━━━━━ Excerto escolhido

16 de agosto de 2015

Recomeço

Passado mais de meio ano, encontrei a chave com que fechei este blogue e que me permitiu, agora, reabri-lo. Não vou perder tempo a congeminar por que ordem de razões andei afastado dessa chave, ou ela de mim, que isso de razões ignotas é matéria de director espiritual, de psicanalista ou de charlatão. E não sou nem me dou com nenhum deles.

O certo é que tive que recriar este blogue no Sapo onde escrevi algumas memórias da minha infância. Mas a coisa não colou de todo. Qualquer escrito carece de prefácio que o apresente e o melhor prefácio é sempre a colecção completa. A publicada, que exclui obviamente os drafts deixados na cave do blogue, as versões e revisões que desapareceram mutiladas pela constante metamorfose do exercício da escrita. Tenho a intenção de reaver e trazer para este local esses escritos, que agora se encontram, revistos e ordenados de forma diversa, num ficheiro word onde espero continuar e completar a minha autobiografia. 

O Tremontelo foi concebido para apresentar memórias do presente e não memórias do passado. Memórias do presente são registos de eventos actuais, impressões, vivências, num contexto de vida em que me debato todos os dias com a natureza, ou com o pouco que resta dela, no Tremontelo. Muitas vezes são reflexões, no sentido etimológico e óptico do termo. Quando é o eu que é reflectido, pode falar-se de especulação, de reflexo no espelho.

━━━━━━━━━━
━━━━━ Dados de entrada

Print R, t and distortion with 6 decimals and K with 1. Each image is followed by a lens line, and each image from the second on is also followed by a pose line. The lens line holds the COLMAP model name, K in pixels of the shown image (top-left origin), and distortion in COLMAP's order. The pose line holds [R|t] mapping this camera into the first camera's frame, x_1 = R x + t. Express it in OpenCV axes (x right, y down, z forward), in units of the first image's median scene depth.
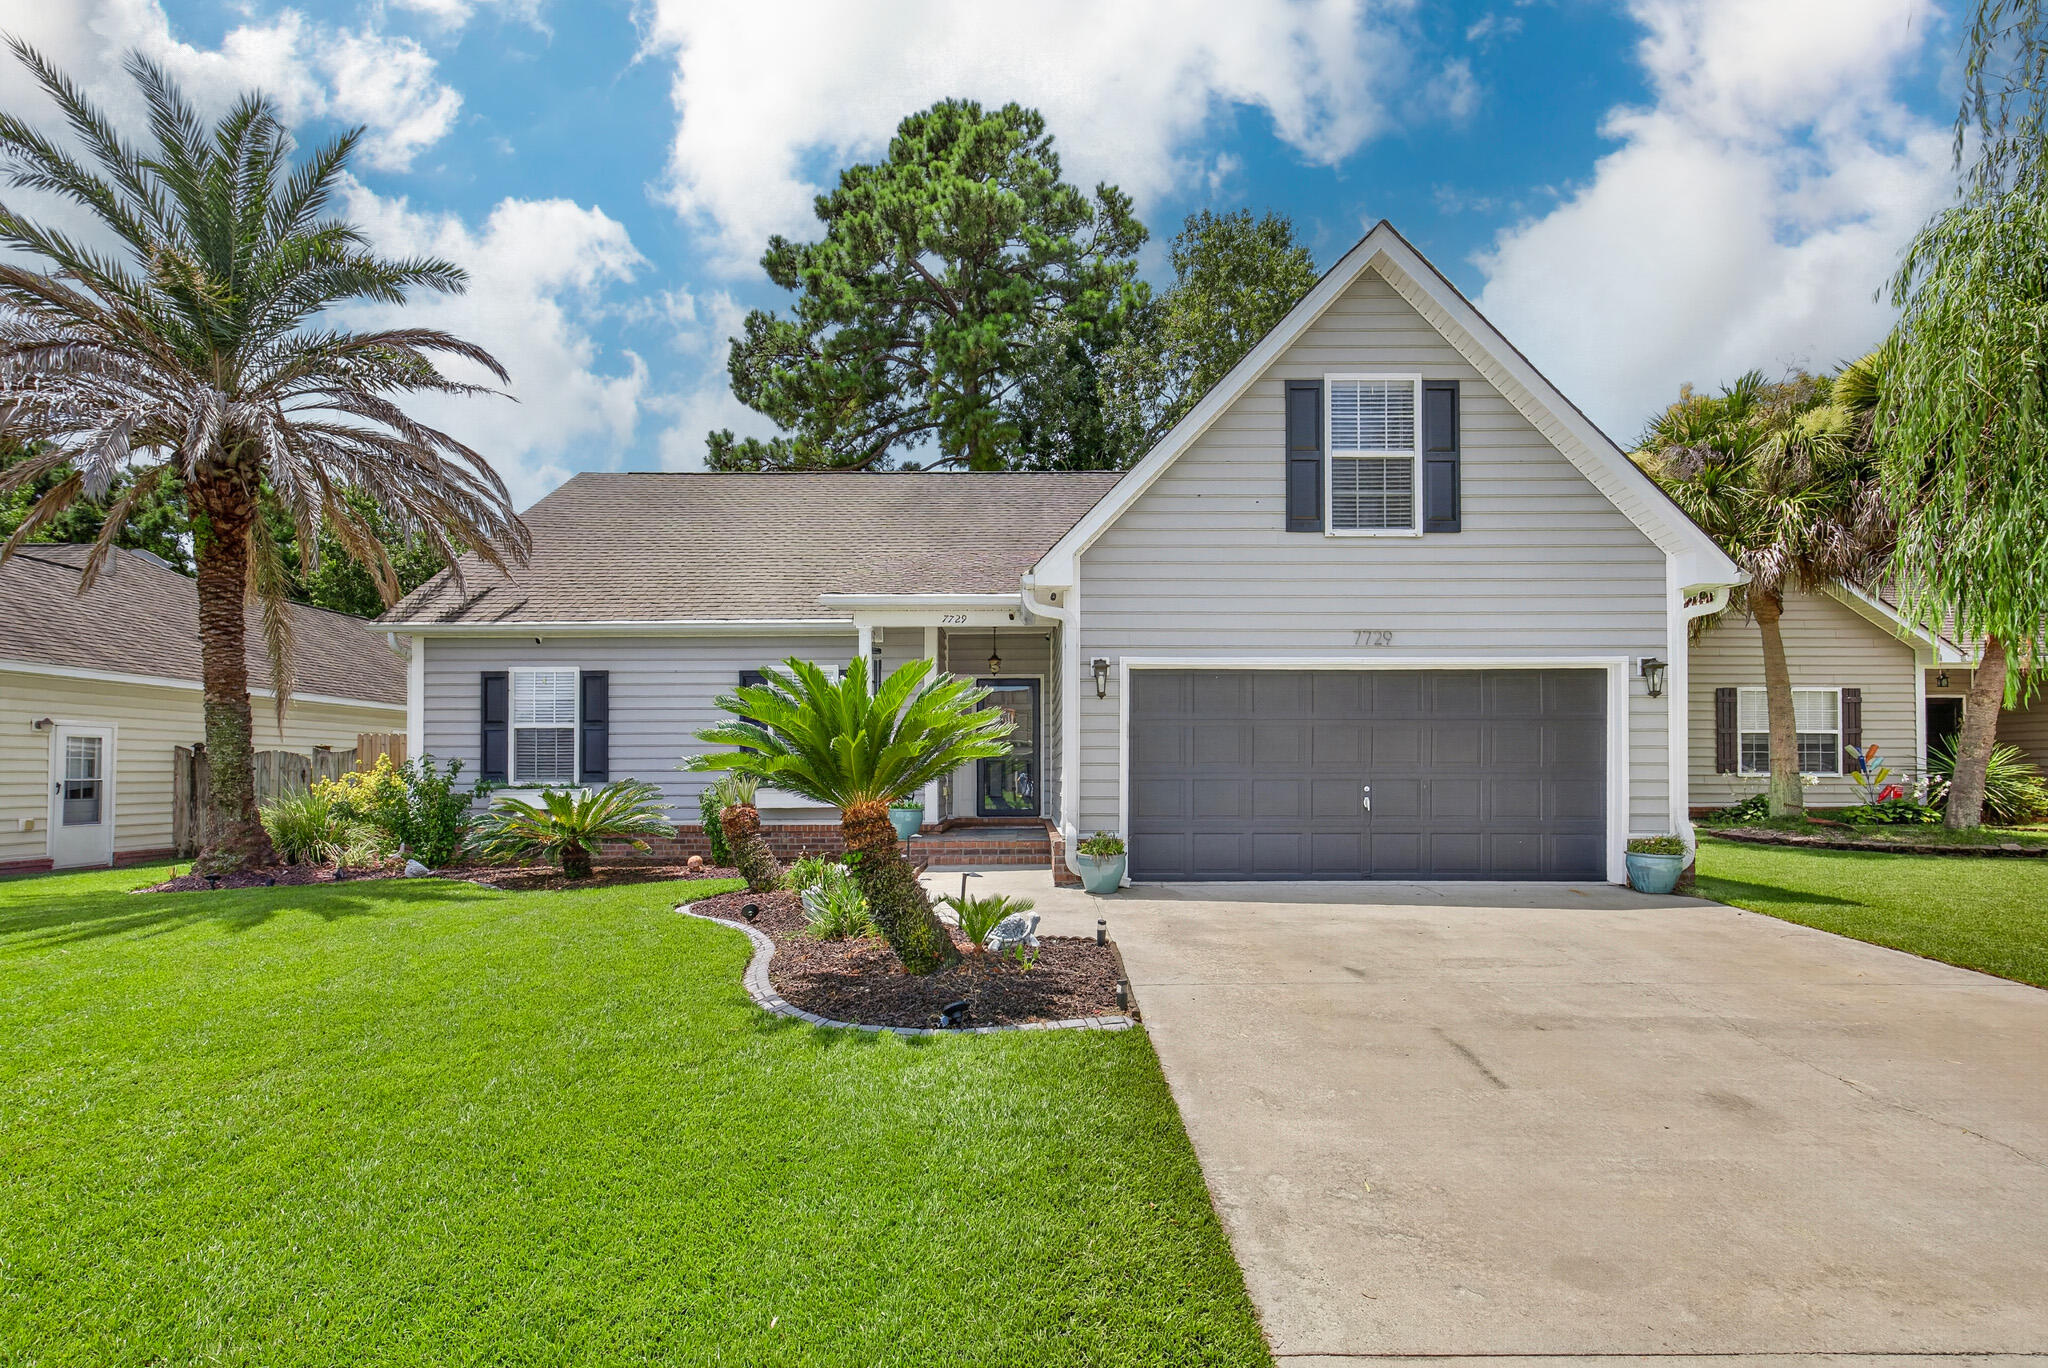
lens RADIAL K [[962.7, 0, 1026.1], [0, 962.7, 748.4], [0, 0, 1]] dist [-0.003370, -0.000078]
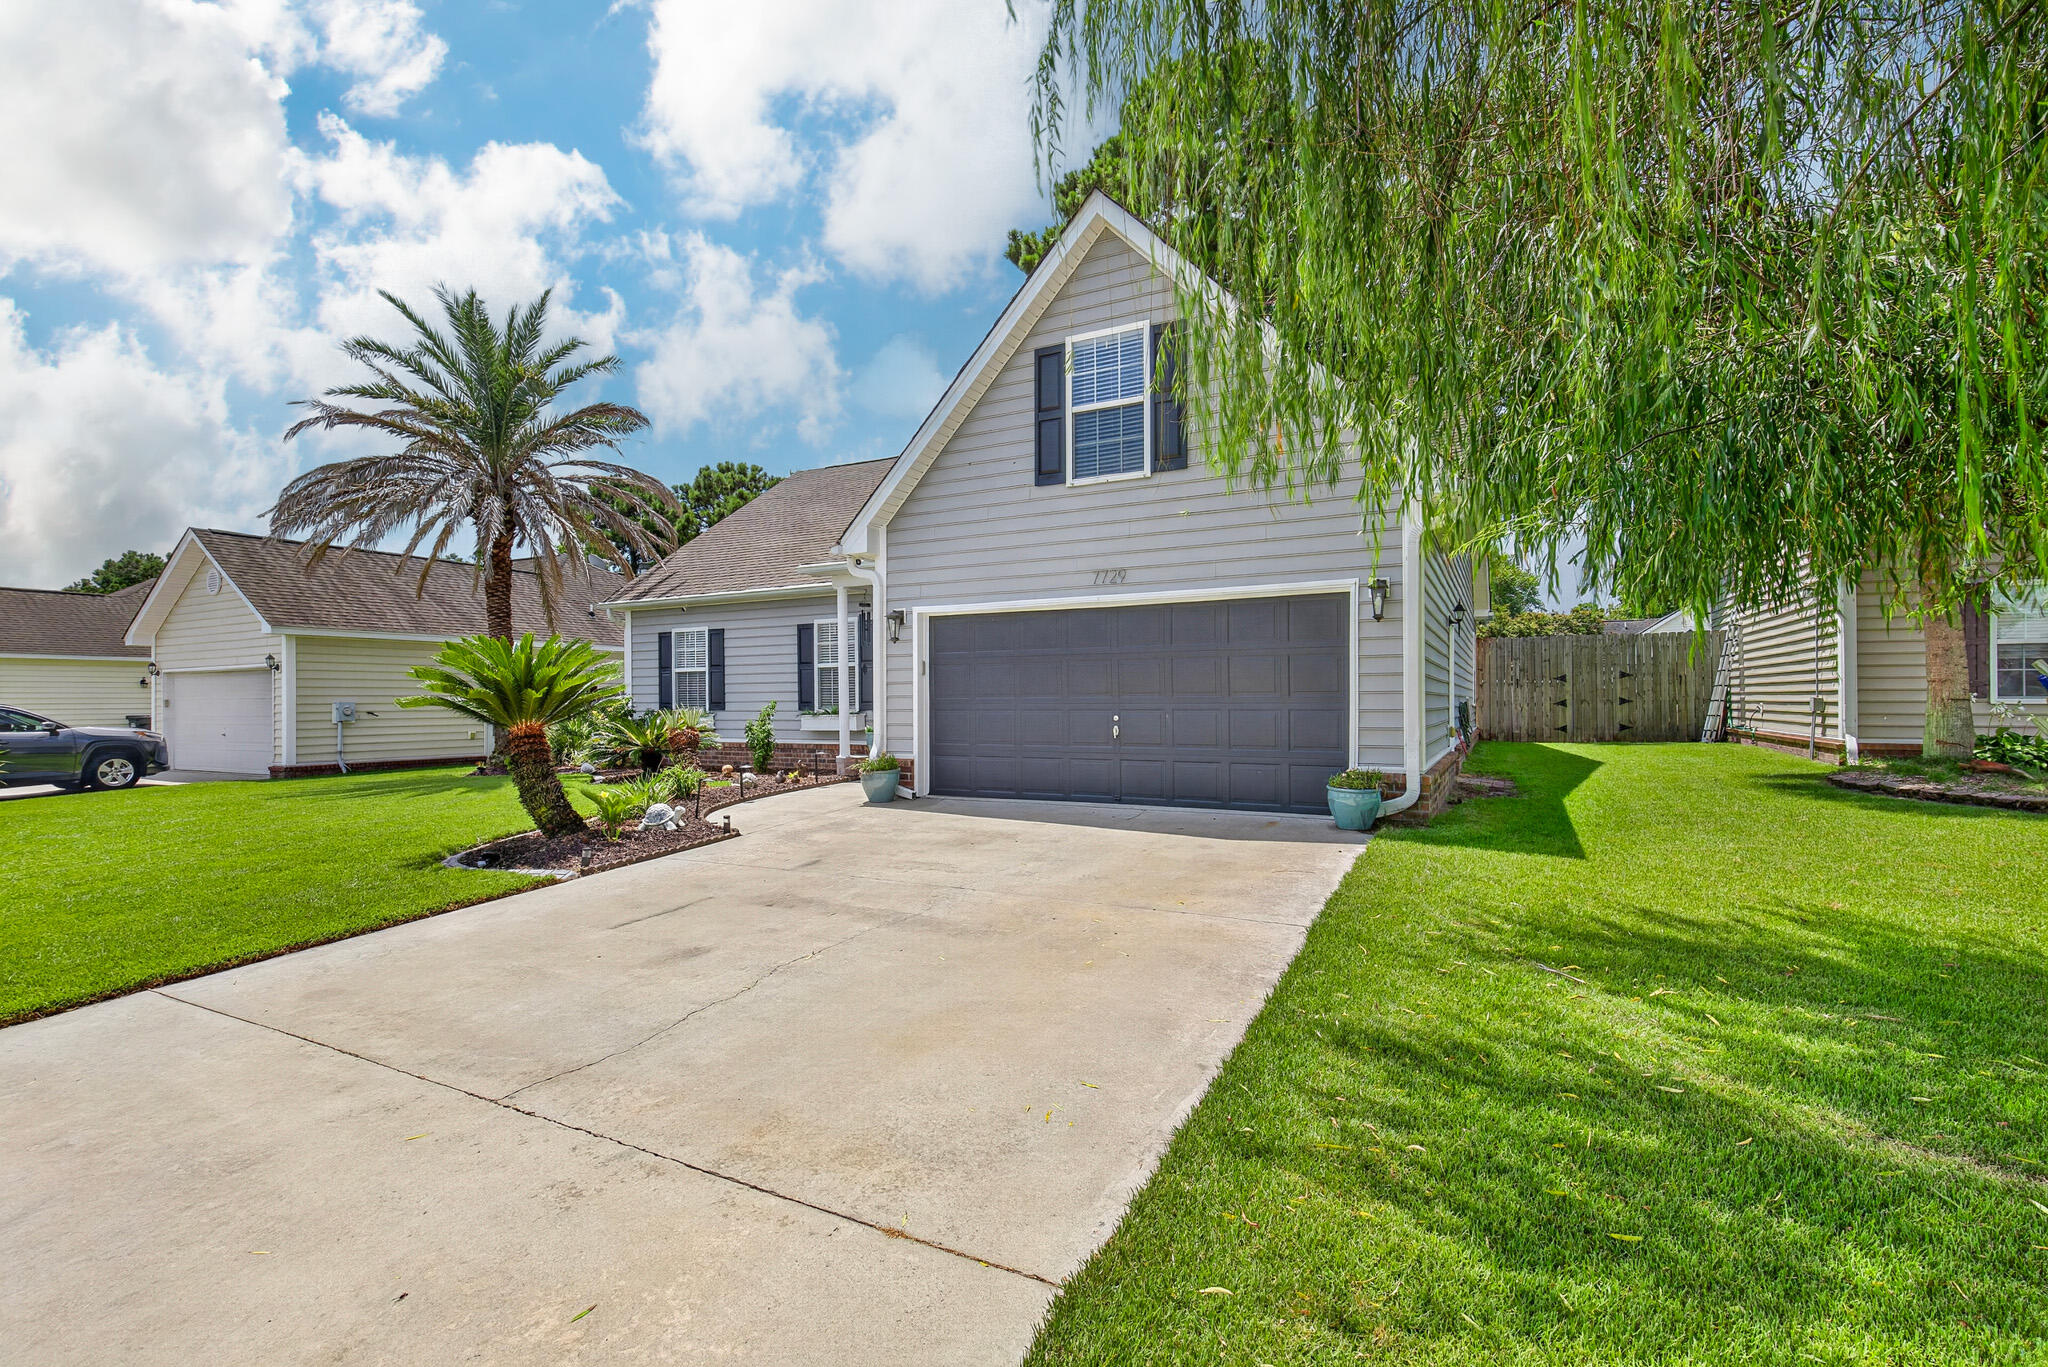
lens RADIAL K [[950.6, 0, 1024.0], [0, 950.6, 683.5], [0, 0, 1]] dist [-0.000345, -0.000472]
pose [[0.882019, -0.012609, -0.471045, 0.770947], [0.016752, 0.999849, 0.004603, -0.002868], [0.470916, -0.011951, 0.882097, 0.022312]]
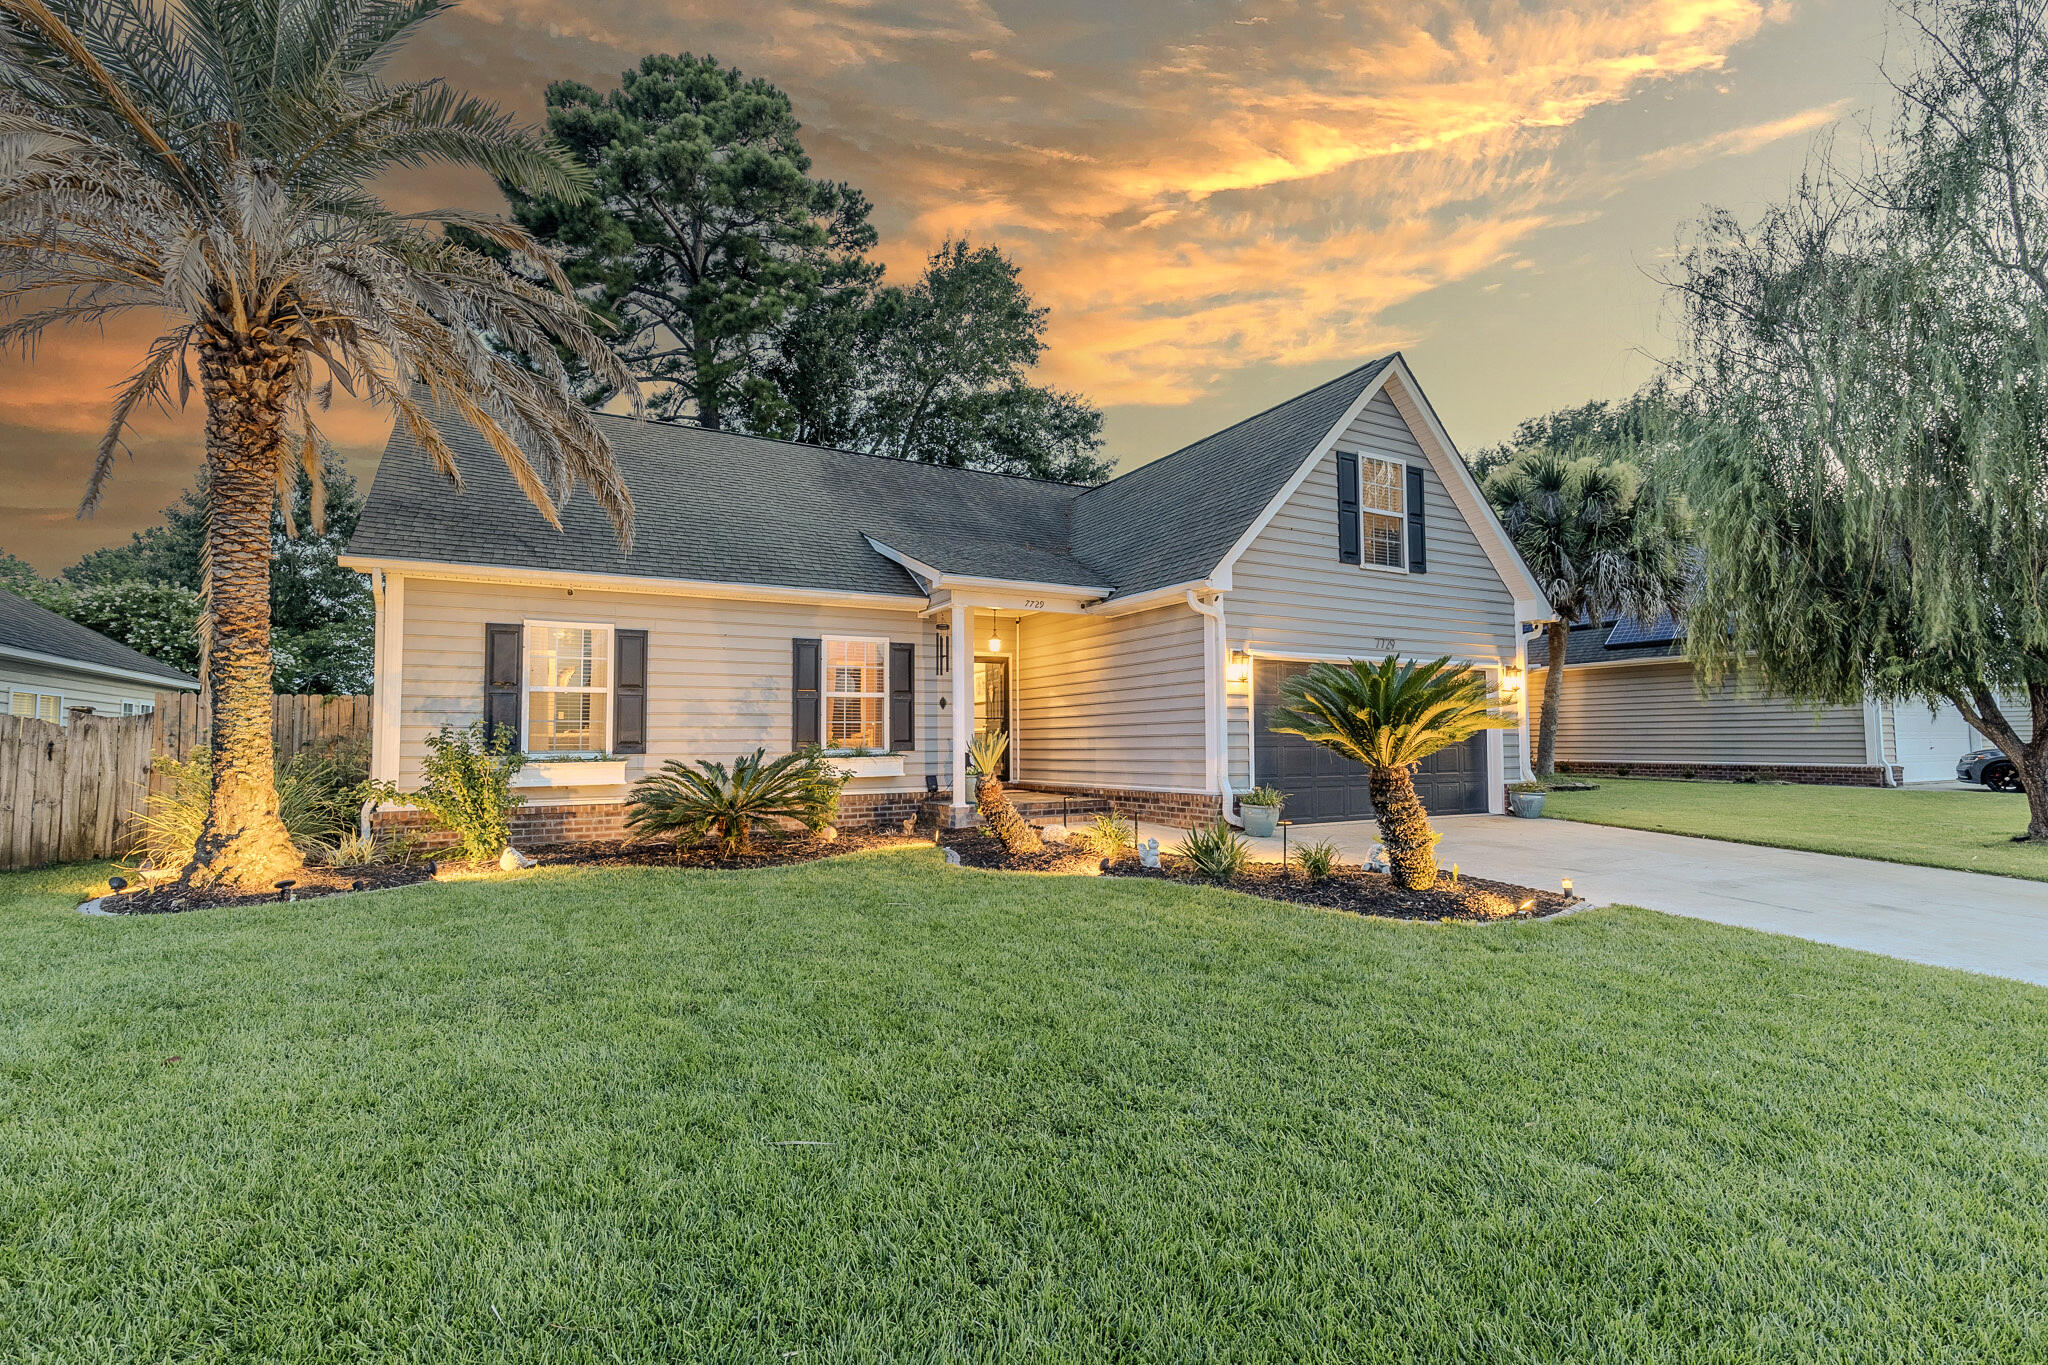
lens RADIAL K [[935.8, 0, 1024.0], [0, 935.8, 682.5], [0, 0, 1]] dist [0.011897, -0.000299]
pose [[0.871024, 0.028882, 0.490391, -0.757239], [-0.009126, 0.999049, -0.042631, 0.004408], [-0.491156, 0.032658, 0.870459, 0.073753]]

━━━━━━━━━━

-- Lista de tarefas --
1. Responda a estas perguntas sobre o excerto:
(a) Há quanto tempo estava o blogue fechado quando foi reaberto?
(b) Onde foi recriado o blogue para escrever memórias da infância?
(c) Para apresentar que tipo de memórias foi concebido o Tremontelo?
2. Transcreva do excerto o trecho que começa em "Passado mais de" e termina em "com nenhum deles.".
Responda apenas com base no excerto.

-- Respostas por ordem --
1.
(a) Há mais de meio ano.
(b) No Sapo.
(c) Memórias do presente, e não memórias do passado.

2.
Passado mais de meio ano, encontrei a chave com que fechei este blogue e que me permitiu, agora, reabri-lo. Não vou perder tempo a congeminar por que ordem de razões andei afastado dessa chave, ou ela de mim, que isso de razões ignotas é matéria de director espiritual, de psicanalista ou de charlatão. E não sou nem me dou com nenhum deles.